Return the full passage on Argentina's Primera División top scorers and media coverage, word for word.

**SELECTED EXCERPT**

◆ ◆ ◆

The all-time top scorer of Primera División Argentina is forward Arsenio Erico with 295 goals. Most players on the all-time top scorers table had their golden age before the 1970s, with all of the top five all-time scorers having retired before 1973. The only player retired after that year in the top twenty list is Martín Palermo, who played for Estudiantes (LP) and Boca Juniors in Primera División.

== Media coverage ==

In Argentina, matches are broadcast by American companies ESPN and Turner, which signed a contract for 5 years where both companies agreed to pay A$ 3,200 million per year. Local company Torneos, who was formerly the official broadcaster of the Argentine championship from 1985 until 2009, will take over the content production of the games for Fox and La Corte will handle content production for Turner while Cablevisión, DirecTV and Telecentro will be the TV operators.

◆ ◆ ◆

**SUPPLIED MATERIAL**
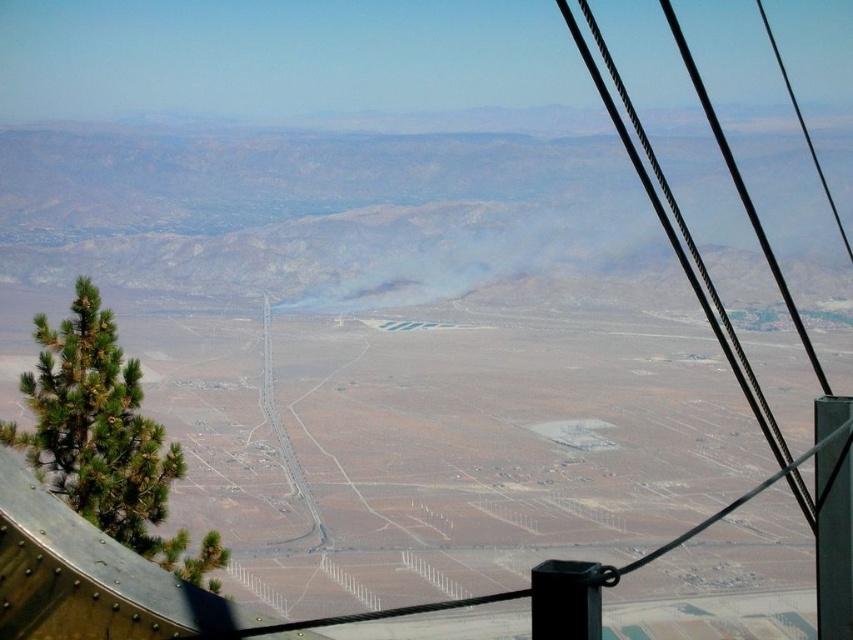
Question: Which point is closer to the camera?

Choices:
 (A) black metal pole at right
 (B) metallic wire at right
 (C) brown rocky mountain at center

Answer: (B)

Question: Which of the following is the closest to the observer?

Choices:
 (A) brown rocky mountain at center
 (B) black metal pole at right
 (C) metallic wire at right

Answer: (C)

Question: Which of the following is the closest to the observer?

Choices:
 (A) brown rocky mountain at center
 (B) black metal pole at right
 (C) metallic wire at right

Answer: (C)

Question: Where is brown rocky mountain at center located in relation to metallic wire at right in the image?

Choices:
 (A) below
 (B) above

Answer: (B)

Question: Is brown rocky mountain at center bigger than black metal pole at right?

Choices:
 (A) no
 (B) yes

Answer: (B)

Question: Can you confirm if brown rocky mountain at center is positioned to the left of black metal pole at right?

Choices:
 (A) no
 (B) yes

Answer: (B)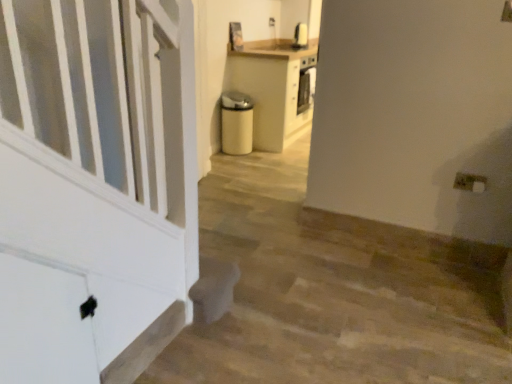
This screenshot has height=384, width=512. Identify the location of white plastic electric outlet at lower right. (470, 182).

What is the approximate height of white plastic electric outlet at lower right?

4.34 inches.

What is the approximate width of white plastic electric outlet at lower right?

The width of white plastic electric outlet at lower right is 1.36 inches.

What do you see at coordinates (470, 182) in the screenshot? I see `white plastic electric outlet at lower right` at bounding box center [470, 182].

What do you see at coordinates (145, 347) in the screenshot? Image resolution: width=512 pixels, height=384 pixels. I see `white matte stairwell at lower left` at bounding box center [145, 347].

The height and width of the screenshot is (384, 512). In order to click on white matte stairwell at lower left in this screenshot , I will do `click(145, 347)`.

From the picture: What is the approximate width of white matte stairwell at lower left?

white matte stairwell at lower left is 1.32 inches wide.

What are the coordinates of `white plastic electric outlet at lower right` in the screenshot? It's located at coord(470,182).

Considering the relative positions of white matte stairwell at lower left and white plastic electric outlet at lower right in the image provided, is white matte stairwell at lower left to the right of white plastic electric outlet at lower right from the viewer's perspective?

In fact, white matte stairwell at lower left is to the left of white plastic electric outlet at lower right.

Which object is further away from the camera taking this photo, white matte stairwell at lower left or white plastic electric outlet at lower right?

white plastic electric outlet at lower right is further from the camera.

Is point (131, 367) positioned after point (462, 185)?

No, (131, 367) is in front of (462, 185).

From the image's perspective, is white matte stairwell at lower left over white plastic electric outlet at lower right?

Actually, white matte stairwell at lower left appears below white plastic electric outlet at lower right in the image.

From a real-world perspective, is white matte stairwell at lower left above or below white plastic electric outlet at lower right?

In terms of real-world spatial position, white matte stairwell at lower left is below white plastic electric outlet at lower right.

Considering the relative sizes of white matte stairwell at lower left and white plastic electric outlet at lower right in the image provided, is white matte stairwell at lower left wider than white plastic electric outlet at lower right?

In fact, white matte stairwell at lower left might be narrower than white plastic electric outlet at lower right.

Can you confirm if white matte stairwell at lower left is taller than white plastic electric outlet at lower right?

Correct, white matte stairwell at lower left is much taller as white plastic electric outlet at lower right.

Considering the sizes of objects white matte stairwell at lower left and white plastic electric outlet at lower right in the image provided, who is bigger, white matte stairwell at lower left or white plastic electric outlet at lower right?

Bigger between the two is white matte stairwell at lower left.

Is white matte stairwell at lower left situated inside white plastic electric outlet at lower right or outside?

white matte stairwell at lower left cannot be found inside white plastic electric outlet at lower right.

Does white matte stairwell at lower left touch white plastic electric outlet at lower right?

No, white matte stairwell at lower left is not beside white plastic electric outlet at lower right.

Is white matte stairwell at lower left oriented away from white plastic electric outlet at lower right?

No, white matte stairwell at lower left is not facing the opposite direction of white plastic electric outlet at lower right.

Based on the photo, how different are the orientations of white matte stairwell at lower left and white plastic electric outlet at lower right in degrees?

The angular difference between white matte stairwell at lower left and white plastic electric outlet at lower right is 87.9 degrees.

At what (x,y) coordinates should I click in order to perform the action: click on electric outlet above the white matte stairwell at lower left (from a real-world perspective). Please return your answer as a coordinate pair (x, y). Looking at the image, I should click on (470, 182).

Which object is positioned more to the left, white plastic electric outlet at lower right or white matte stairwell at lower left?

Positioned to the left is white matte stairwell at lower left.

Relative to white matte stairwell at lower left, is white plastic electric outlet at lower right in front or behind?

white plastic electric outlet at lower right is behind white matte stairwell at lower left.

Considering the positions of points (485, 177) and (136, 343), is point (485, 177) farther from camera compared to point (136, 343)?

Yes.

From the image's perspective, is white plastic electric outlet at lower right over white matte stairwell at lower left?

Yes.

From a real-world perspective, is white plastic electric outlet at lower right under white matte stairwell at lower left?

No, from a real-world perspective, white plastic electric outlet at lower right is not beneath white matte stairwell at lower left.

In terms of width, does white plastic electric outlet at lower right look wider or thinner when compared to white matte stairwell at lower left?

white plastic electric outlet at lower right is wider than white matte stairwell at lower left.

Between white plastic electric outlet at lower right and white matte stairwell at lower left, which one has more height?

Standing taller between the two is white matte stairwell at lower left.

Which of these two, white plastic electric outlet at lower right or white matte stairwell at lower left, is smaller?

white plastic electric outlet at lower right is smaller.

Looking at this image, would you say white plastic electric outlet at lower right is outside white matte stairwell at lower left?

Yes, white plastic electric outlet at lower right is outside of white matte stairwell at lower left.

From the picture: Is white plastic electric outlet at lower right beside white matte stairwell at lower left?

white plastic electric outlet at lower right is not next to white matte stairwell at lower left, and they're not touching.

Is white matte stairwell at lower left at the back of white plastic electric outlet at lower right?

white plastic electric outlet at lower right is not turned away from white matte stairwell at lower left.

What's the angular difference between white plastic electric outlet at lower right and white matte stairwell at lower left's facing directions?

There is a 87.9-degree angle between the facing directions of white plastic electric outlet at lower right and white matte stairwell at lower left.

The image size is (512, 384). Find the location of `stairwell in front of the white plastic electric outlet at lower right`. stairwell in front of the white plastic electric outlet at lower right is located at coordinates (145, 347).

Where is `electric outlet lying above the white matte stairwell at lower left (from the image's perspective)`? This screenshot has width=512, height=384. electric outlet lying above the white matte stairwell at lower left (from the image's perspective) is located at coordinates (470, 182).

Find the location of a particular element. The image size is (512, 384). electric outlet above the white matte stairwell at lower left (from a real-world perspective) is located at coordinates (470, 182).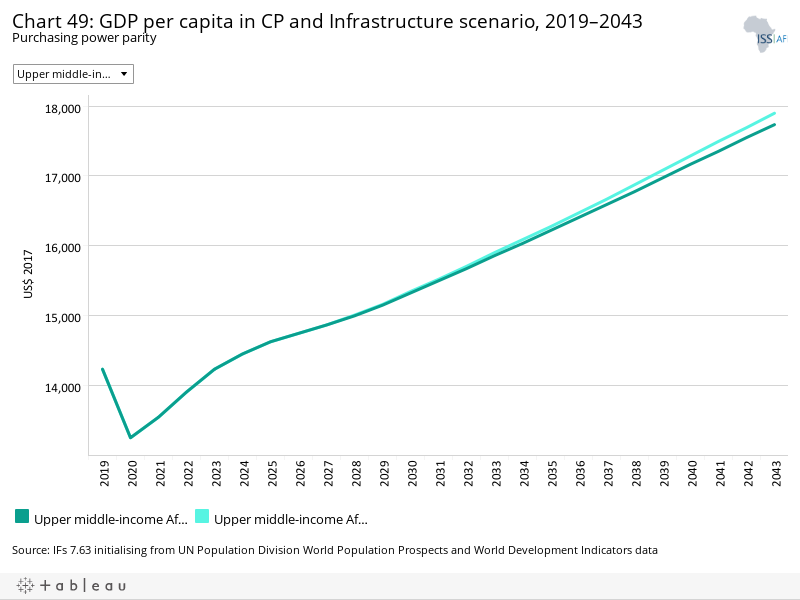
You are a GUI agent. You are given a task and a screenshot of the screen. Output one action in this format:
    pyautogui.click(x=<x>, y=<y>)
    Task: Click on the table
    The width and height of the screenshot is (800, 600).
    Given the screenshot: What is the action you would take?
    pyautogui.click(x=466, y=358)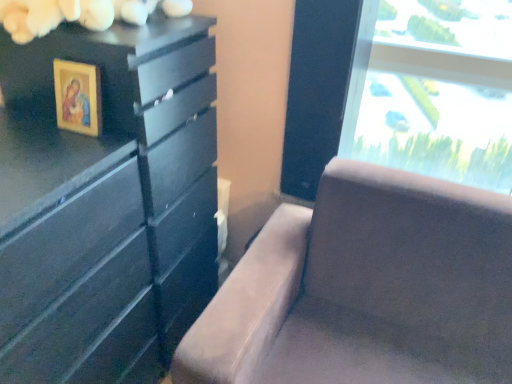
Question: Considering the relative positions of matte black dresser at left and suede-like brown couch at center in the image provided, is matte black dresser at left to the left of suede-like brown couch at center from the viewer's perspective?

Choices:
 (A) no
 (B) yes

Answer: (B)

Question: Can you confirm if matte black dresser at left is wider than suede-like brown couch at center?

Choices:
 (A) yes
 (B) no

Answer: (B)

Question: Does matte black dresser at left have a lesser width compared to suede-like brown couch at center?

Choices:
 (A) yes
 (B) no

Answer: (A)

Question: Is matte black dresser at left beside suede-like brown couch at center?

Choices:
 (A) no
 (B) yes

Answer: (A)

Question: From the image's perspective, is matte black dresser at left located beneath suede-like brown couch at center?

Choices:
 (A) no
 (B) yes

Answer: (A)

Question: From a real-world perspective, is wooden framed picture at upper left positioned above or below matte black dresser at left?

Choices:
 (A) below
 (B) above

Answer: (B)

Question: Looking at the image, does wooden framed picture at upper left seem bigger or smaller compared to matte black dresser at left?

Choices:
 (A) big
 (B) small

Answer: (B)

Question: Visually, is wooden framed picture at upper left positioned to the left or to the right of matte black dresser at left?

Choices:
 (A) left
 (B) right

Answer: (A)

Question: Is point (91, 127) positioned closer to the camera than point (187, 185)?

Choices:
 (A) closer
 (B) farther

Answer: (A)

Question: Looking at their shapes, would you say matte black dresser at left is wider or thinner than suede-like brown couch at center?

Choices:
 (A) wide
 (B) thin

Answer: (B)

Question: Would you say matte black dresser at left is to the left or to the right of suede-like brown couch at center in the picture?

Choices:
 (A) right
 (B) left

Answer: (B)

Question: Considering the positions of matte black dresser at left and suede-like brown couch at center in the image, is matte black dresser at left taller or shorter than suede-like brown couch at center?

Choices:
 (A) short
 (B) tall

Answer: (B)

Question: Is matte black dresser at left inside or outside of suede-like brown couch at center?

Choices:
 (A) inside
 (B) outside

Answer: (B)

Question: In terms of height, does wooden framed picture at upper left look taller or shorter compared to suede-like brown couch at center?

Choices:
 (A) tall
 (B) short

Answer: (B)

Question: From a real-world perspective, relative to suede-like brown couch at center, is wooden framed picture at upper left vertically above or below?

Choices:
 (A) above
 (B) below

Answer: (A)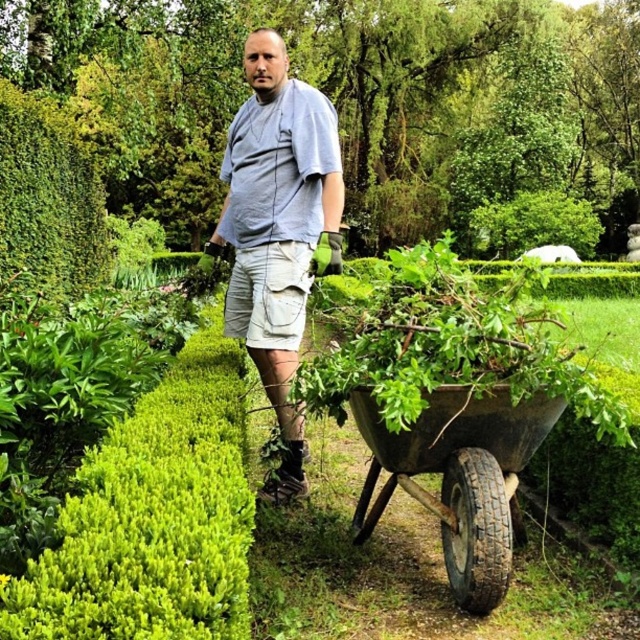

◆ ◆ ◆

**ANSWER**
The all-time top scorer of Primera División Argentina is forward Arsenio Erico with 295 goals. Most players on the all-time top scorers table had their golden age before the 1970s, with all of the top five all-time scorers having retired before 1973. The only player retired after that year in the top twenty list is Martín Palermo, who played for Estudiantes (LP) and Boca Juniors in Primera División.

== Media coverage ==

In Argentina, matches are broadcast by American companies ESPN and Turner, which signed a contract for 5 years where both companies agreed to pay A$ 3,200 million per year. Local company Torneos, who was formerly the official broadcaster of the Argentine championship from 1985 until 2009, will take over the content production of the games for Fox and La Corte will handle content production for Turner while Cablevisión, DirecTV and Telecentro will be the TV operators.